What is being asked: All lines from the one containing "19: (197, 175, 1.59)" down to the one containing "45: (261, 183, 1.54)", both ends included, are to be given again exactly; omit the rest of the listing below.

Raw data:
##########

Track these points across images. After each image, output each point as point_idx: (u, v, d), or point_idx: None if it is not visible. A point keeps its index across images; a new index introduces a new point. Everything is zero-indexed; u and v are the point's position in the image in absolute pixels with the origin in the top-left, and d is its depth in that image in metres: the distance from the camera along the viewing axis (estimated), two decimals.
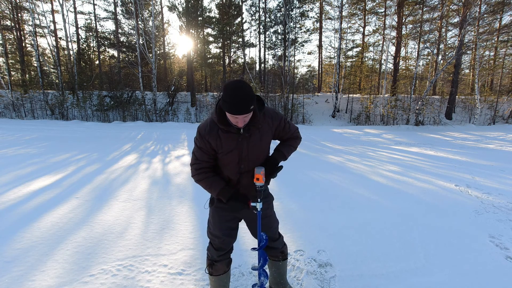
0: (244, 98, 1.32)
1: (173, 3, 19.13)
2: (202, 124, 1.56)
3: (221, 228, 1.69)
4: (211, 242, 1.75)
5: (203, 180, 1.58)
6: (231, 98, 1.32)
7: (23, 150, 6.83)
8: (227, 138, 1.50)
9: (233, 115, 1.36)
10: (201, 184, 1.60)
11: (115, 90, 16.02)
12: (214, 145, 1.52)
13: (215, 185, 1.57)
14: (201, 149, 1.55)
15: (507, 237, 2.82)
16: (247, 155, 1.56)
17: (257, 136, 1.54)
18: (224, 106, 1.36)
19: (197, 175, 1.59)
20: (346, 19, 22.38)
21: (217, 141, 1.51)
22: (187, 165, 5.65)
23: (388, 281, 2.13)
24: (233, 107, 1.33)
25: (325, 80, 28.39)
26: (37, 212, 3.25)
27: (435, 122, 15.15)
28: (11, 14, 18.65)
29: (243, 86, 1.34)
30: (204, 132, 1.52)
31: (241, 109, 1.33)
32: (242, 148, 1.53)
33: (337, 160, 6.34)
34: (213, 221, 1.72)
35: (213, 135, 1.50)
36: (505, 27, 17.66)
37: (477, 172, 5.23)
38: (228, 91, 1.33)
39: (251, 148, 1.55)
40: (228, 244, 1.74)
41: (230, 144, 1.51)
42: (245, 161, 1.57)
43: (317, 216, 3.26)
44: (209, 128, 1.51)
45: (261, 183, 1.54)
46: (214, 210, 1.72)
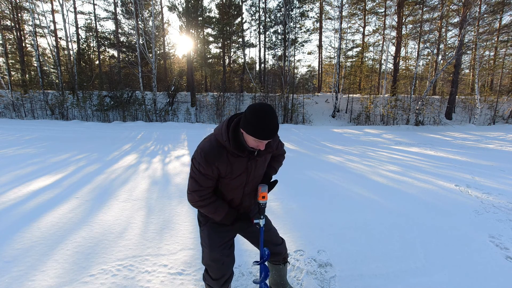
0: (275, 124, 1.29)
1: (173, 3, 19.14)
2: (207, 148, 1.39)
3: (219, 247, 1.57)
4: (209, 272, 1.59)
5: (207, 206, 1.47)
6: (262, 123, 1.26)
7: (23, 150, 6.83)
8: (238, 162, 1.42)
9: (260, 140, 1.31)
10: (204, 209, 1.49)
11: (115, 90, 16.02)
12: (224, 170, 1.41)
13: (220, 209, 1.49)
14: (205, 176, 1.40)
15: (507, 237, 2.82)
16: (253, 178, 1.53)
17: (262, 159, 1.53)
18: (250, 130, 1.28)
19: (200, 201, 1.46)
20: (346, 19, 22.39)
21: (227, 167, 1.40)
22: (187, 165, 5.65)
23: (388, 281, 2.13)
24: (264, 133, 1.28)
25: (325, 80, 28.40)
26: (37, 212, 3.25)
27: (435, 122, 15.15)
28: (11, 14, 18.65)
29: (272, 111, 1.29)
30: (212, 158, 1.37)
31: (271, 135, 1.30)
32: (250, 170, 1.49)
33: (337, 160, 6.34)
34: (210, 242, 1.57)
35: (222, 161, 1.39)
36: (505, 27, 17.66)
37: (477, 172, 5.23)
38: (259, 115, 1.26)
39: (257, 170, 1.53)
40: (229, 267, 1.60)
41: (240, 168, 1.44)
42: (250, 183, 1.54)
43: (317, 216, 3.26)
44: (217, 153, 1.38)
45: (265, 201, 1.57)
46: (209, 230, 1.59)
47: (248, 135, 1.32)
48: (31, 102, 15.97)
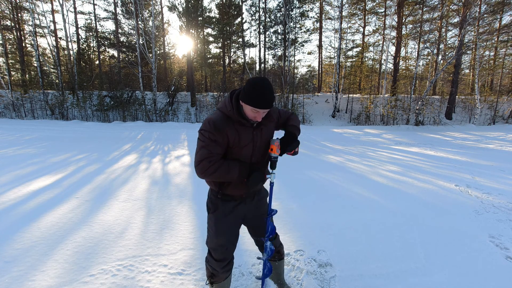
0: (270, 94, 1.40)
1: (173, 3, 19.14)
2: (214, 118, 1.49)
3: (225, 234, 1.64)
4: (212, 254, 1.68)
5: (219, 168, 1.46)
6: (258, 94, 1.38)
7: (23, 150, 6.83)
8: (244, 131, 1.52)
9: (256, 109, 1.41)
10: (216, 174, 1.47)
11: (115, 90, 16.02)
12: (232, 138, 1.49)
13: (232, 166, 1.48)
14: (215, 142, 1.46)
15: (507, 237, 2.82)
16: (259, 148, 1.60)
17: (267, 129, 1.61)
18: (248, 100, 1.40)
19: (211, 167, 1.46)
20: (346, 19, 22.40)
21: (235, 135, 1.49)
22: (187, 165, 5.65)
23: (388, 281, 2.13)
24: (260, 102, 1.39)
25: (325, 80, 28.39)
26: (37, 212, 3.25)
27: (435, 122, 15.14)
28: (11, 14, 18.65)
29: (269, 83, 1.42)
30: (221, 126, 1.46)
31: (267, 104, 1.40)
32: (256, 140, 1.56)
33: (337, 160, 6.34)
34: (216, 228, 1.64)
35: (231, 128, 1.48)
36: (505, 27, 17.66)
37: (477, 172, 5.23)
38: (256, 86, 1.39)
39: (262, 142, 1.60)
40: (230, 253, 1.69)
41: (246, 137, 1.53)
42: (257, 153, 1.60)
43: (317, 216, 3.26)
44: (225, 121, 1.48)
45: (275, 154, 1.58)
46: (218, 217, 1.64)
47: (246, 105, 1.43)
48: (31, 102, 15.97)
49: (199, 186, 4.32)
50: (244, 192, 1.64)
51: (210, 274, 1.71)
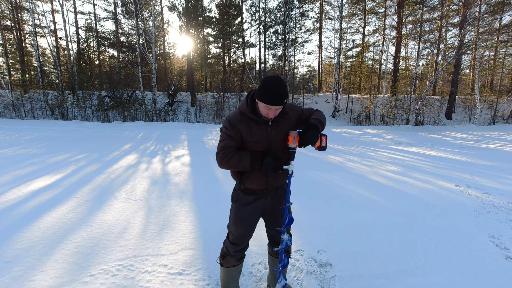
0: (282, 91, 1.47)
1: (173, 3, 19.14)
2: (231, 115, 1.65)
3: (242, 225, 1.75)
4: (229, 236, 1.81)
5: (232, 157, 1.59)
6: (270, 91, 1.45)
7: (23, 150, 6.83)
8: (257, 128, 1.60)
9: (268, 105, 1.48)
10: (230, 163, 1.60)
11: (115, 90, 16.01)
12: (244, 133, 1.60)
13: (244, 155, 1.58)
14: (230, 137, 1.61)
15: (507, 237, 2.82)
16: (275, 145, 1.64)
17: (283, 126, 1.64)
18: (261, 97, 1.48)
19: (226, 157, 1.60)
20: (346, 19, 22.39)
21: (247, 130, 1.59)
22: (187, 165, 5.65)
23: (388, 281, 2.13)
24: (272, 99, 1.46)
25: (325, 80, 28.38)
26: (37, 212, 3.25)
27: (435, 122, 15.14)
28: (11, 14, 18.65)
29: (281, 81, 1.49)
30: (235, 121, 1.60)
31: (278, 101, 1.46)
32: (270, 138, 1.62)
33: (337, 160, 6.34)
34: (236, 217, 1.76)
35: (243, 124, 1.59)
36: (505, 27, 17.66)
37: (477, 172, 5.23)
38: (268, 84, 1.47)
39: (278, 139, 1.64)
40: (245, 241, 1.80)
41: (259, 133, 1.60)
42: (273, 150, 1.64)
43: (317, 216, 3.26)
44: (239, 118, 1.60)
45: (291, 145, 1.60)
46: (238, 207, 1.75)
47: (259, 102, 1.51)
48: (31, 102, 15.97)
49: (199, 186, 4.32)
50: (265, 188, 1.70)
51: (223, 254, 1.82)
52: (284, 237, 1.72)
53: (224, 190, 4.16)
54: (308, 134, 1.58)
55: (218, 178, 4.81)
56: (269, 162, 1.55)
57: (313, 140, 1.59)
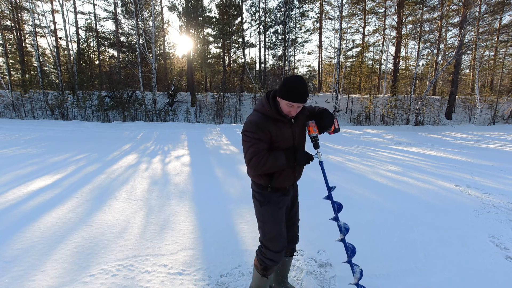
0: (304, 89, 1.55)
1: (173, 3, 19.15)
2: (256, 119, 1.62)
3: (282, 222, 1.75)
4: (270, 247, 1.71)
5: (268, 160, 1.58)
6: (294, 89, 1.52)
7: (23, 150, 6.82)
8: (284, 126, 1.66)
9: (292, 103, 1.54)
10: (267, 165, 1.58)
11: (115, 90, 16.00)
12: (274, 134, 1.63)
13: (278, 155, 1.60)
14: (260, 140, 1.60)
15: (507, 237, 2.82)
16: (299, 142, 1.76)
17: (302, 122, 1.75)
18: (283, 94, 1.54)
19: (261, 162, 1.58)
20: (346, 19, 22.39)
21: (277, 130, 1.63)
22: (187, 165, 5.65)
23: (388, 281, 2.13)
24: (295, 96, 1.52)
25: (325, 80, 28.37)
26: (37, 212, 3.25)
27: (435, 122, 15.14)
28: (11, 14, 18.65)
29: (302, 80, 1.57)
30: (263, 124, 1.60)
31: (301, 98, 1.54)
32: (295, 133, 1.71)
33: (337, 160, 6.33)
34: (274, 218, 1.71)
35: (272, 125, 1.62)
36: (505, 27, 17.66)
37: (477, 172, 5.23)
38: (290, 82, 1.54)
39: (300, 135, 1.76)
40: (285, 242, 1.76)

##########

Exercise solution:
19: (197, 175, 1.59)
20: (346, 19, 22.38)
21: (217, 141, 1.51)
22: (187, 165, 5.65)
23: (388, 281, 2.13)
24: (233, 107, 1.33)
25: (325, 80, 28.39)
26: (37, 212, 3.25)
27: (435, 122, 15.15)
28: (11, 14, 18.65)
29: (243, 86, 1.34)
30: (204, 132, 1.52)
31: (241, 109, 1.33)
32: (242, 148, 1.53)
33: (337, 160, 6.34)
34: (213, 221, 1.72)
35: (213, 135, 1.50)
36: (505, 27, 17.66)
37: (477, 172, 5.23)
38: (228, 91, 1.33)
39: (251, 148, 1.55)
40: (228, 244, 1.74)
41: (230, 144, 1.51)
42: (245, 161, 1.57)
43: (317, 216, 3.26)
44: (209, 128, 1.51)
45: (261, 183, 1.54)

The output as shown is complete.